Maklumat Kapolri tentang Kepatuhan Terhadap Larangan Kegiatan dan Atribut FPI Dianggap Ngawur
Maklumat yang dikeluarkan Kapolri Idham Azis menuai reaksi. Maklumat tersebut berisi tentang kepatuhan terhadap larangan kegiatan dan atribut FPI.
Dekan Fakultas Hukum Univeristas Muhammadiyah Yogyakarta (UMY) Trisno Raharjo kepada sebuah media nasional menilai, pelarangan tersebut tidak memiliki dasar hukum yang cukup, dan berlebih, mengingat pelarangan tersebut hanya bersandarkan kepada maklumat.
“Biasanya sanksi pidana yang dihubungkan dengan pengumuman atau maklumat yang berisikan larangan hanya berlaku dalam kondisi perang. Saat ini kita tidak berada dalam kondisi tersebut, bila dihubungkan dengan kondisi saat ini yaitu darurat bencana, juga tidak relevan dan tidak berhubungan,” ucapnya.
Trisno menganggap, maklumat tersebut justru menunjukkan kepolisian bukan penerapan diskresi tetapi menjadi bentuk penyalahgunaan kewenangan atau kekuasaan oleh penegak hukum dalam hal ini kepolisian.
“Pada akhirnya maklumat ini menjadikan pihak kepolisian sebagai alat kekuasaan bukan pengayom masyarakat,” tandasnya.
Sementara, sejumlah warganet juga mempertanyakan adanya larangan itu.
Sebab, tidak sedikit konten tentang FPI yang disebarkan di media sosial adalah kegiatan sosial para anggota FPI dalam membantu bencana di sejumlah daerah.
"Om @mohmahfudmd.ini gimana sih, kita sudah reformis dan demokratis, mengapa masih ada pernyataan2 begini? Konten FPI yg dibaca dn disebarkan Rakyat cuman Perjuangan FPI bantu Rakyat," tulis akun @conan_idn.

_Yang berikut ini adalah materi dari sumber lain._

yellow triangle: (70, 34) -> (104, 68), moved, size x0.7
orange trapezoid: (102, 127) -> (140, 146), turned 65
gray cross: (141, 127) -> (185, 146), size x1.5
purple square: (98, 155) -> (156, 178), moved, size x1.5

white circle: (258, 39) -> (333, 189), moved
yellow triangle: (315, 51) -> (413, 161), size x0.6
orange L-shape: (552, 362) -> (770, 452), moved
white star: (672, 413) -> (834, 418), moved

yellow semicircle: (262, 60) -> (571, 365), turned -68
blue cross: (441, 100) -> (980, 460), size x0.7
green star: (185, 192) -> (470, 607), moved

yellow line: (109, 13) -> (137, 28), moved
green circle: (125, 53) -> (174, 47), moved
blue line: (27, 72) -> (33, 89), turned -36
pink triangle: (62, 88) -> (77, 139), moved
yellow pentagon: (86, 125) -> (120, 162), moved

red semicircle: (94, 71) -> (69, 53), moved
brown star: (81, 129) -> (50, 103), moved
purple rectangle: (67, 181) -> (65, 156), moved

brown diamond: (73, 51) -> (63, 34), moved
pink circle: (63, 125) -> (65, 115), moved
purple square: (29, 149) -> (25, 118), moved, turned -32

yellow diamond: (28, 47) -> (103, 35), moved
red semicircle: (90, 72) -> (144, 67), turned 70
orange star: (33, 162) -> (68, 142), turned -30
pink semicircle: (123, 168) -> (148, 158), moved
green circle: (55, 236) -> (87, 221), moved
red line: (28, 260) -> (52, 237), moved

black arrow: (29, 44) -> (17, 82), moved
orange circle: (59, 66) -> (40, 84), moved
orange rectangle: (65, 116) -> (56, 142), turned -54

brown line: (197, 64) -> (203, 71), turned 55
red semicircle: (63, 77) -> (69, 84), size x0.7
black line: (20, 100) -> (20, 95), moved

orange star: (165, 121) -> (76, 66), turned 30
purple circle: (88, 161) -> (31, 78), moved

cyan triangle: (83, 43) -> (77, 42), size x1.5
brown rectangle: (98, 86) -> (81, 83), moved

Komunitas Pers Minta Kapolri Cabut Pasal 2d
Mengenai maklumat yang dikeluarkan Idham Azis, komunites pers meminta pasa 2d dicabut.
Ada empat hal yang disampaikan dalam maklumat itu, yang satu di antaranya tak sejalan dengan semangat demokrasi yang menghormati kebebasan memperoleh informasi dan juga bisa mengancam jurnalis dan media yang tugas utamanya adalah mencari informasi dan menyebarluaskannya kepada publik.
Satu isi maklumatnya, tepatnya di Pasal 2d, yang isinya menyatakan: Masyarakat tidak mengakses, mengunggah, dan menyebarluaskan konten terkait FPI baik melalui website maupun media sosial.
Menyikapi Maklumat di pasal 2d tersebut, dalam rilis yang diterima, komunitas pers menyatakan sikap:
1. Maklumat Kapolri dalam Pasal 2d itu berlebihan dan tidak sejalan dengan semangat kita sebagai negara demokrasi yang menghargai hak masyarakat untuk memperoleh dan menyebarkan informasi. Soal ini tertuang jelas dalam Pasal 28F UUD 1945 yang menyatakan, “Setiap orang berhak untuk berkomunikasi dan memperoleh informasi untuk mengembangkan pribadi dan lingkungan sosialnya, serta berhak untuk mencari, memperoleh, memiliki, menyimpan, mengolah dan menyampaikan informasi dengan menggunakan segala jenis saluran yang tersedia”.
2. Maklumat ini mengancam tugas jurnalis dan media, yang karena profesinya melakukan fungsi mencari dan menyebarkan informasi kepada publik, termasuk soal FPI. Hak wartawan untuk mencari informasi itu diatur dalam Pasal 4 Undang Undang No. 40 tahun 1999 tentang Pers yang isinya menyatakan, "(3) Untuk menjamin kemerdekaan pers, pers nasional mempunyai hak mencari, memperoleh, dan menyebarluaskan gagasan dan informasi."
Isi maklumat itu, yang akan memproses siapa saja yang menyebarkan informasi tentang FPI, juga bisa dikategorikan sebagai "pelarangan penyiaran", yang itu bertentangan dengan pasal 4 ayat 2 Undang Undang Pers.